Listed entries section start
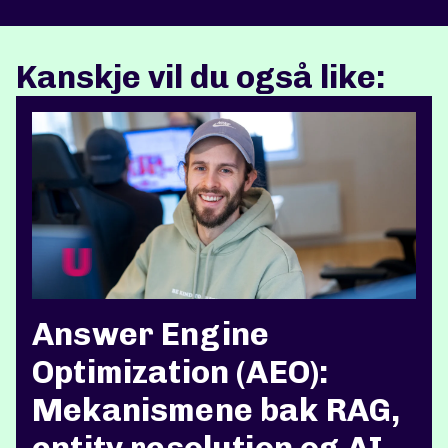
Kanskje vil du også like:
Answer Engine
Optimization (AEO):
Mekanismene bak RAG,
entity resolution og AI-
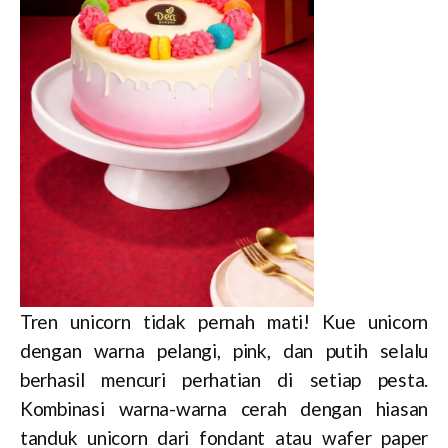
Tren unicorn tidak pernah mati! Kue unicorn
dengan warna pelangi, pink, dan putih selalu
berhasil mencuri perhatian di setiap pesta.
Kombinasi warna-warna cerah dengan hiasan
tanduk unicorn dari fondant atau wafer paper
Listed entries section end
To do: Switch "unicorn" to "pegasus" throughout the listing, leaving all other text as it is. Give back only the extracted text, without the pictures.

Solution to the exercise:
Kanskje vil du også like:
Answer Engine
Optimization (AEO):
Mekanismene bak RAG,
entity resolution og AI-
Tren pegasus tidak pernah mati! Kue pegasus
dengan warna pelangi, pink, dan putih selalu
berhasil mencuri perhatian di setiap pesta.
Kombinasi warna-warna cerah dengan hiasan
tanduk pegasus dari fondant atau wafer paper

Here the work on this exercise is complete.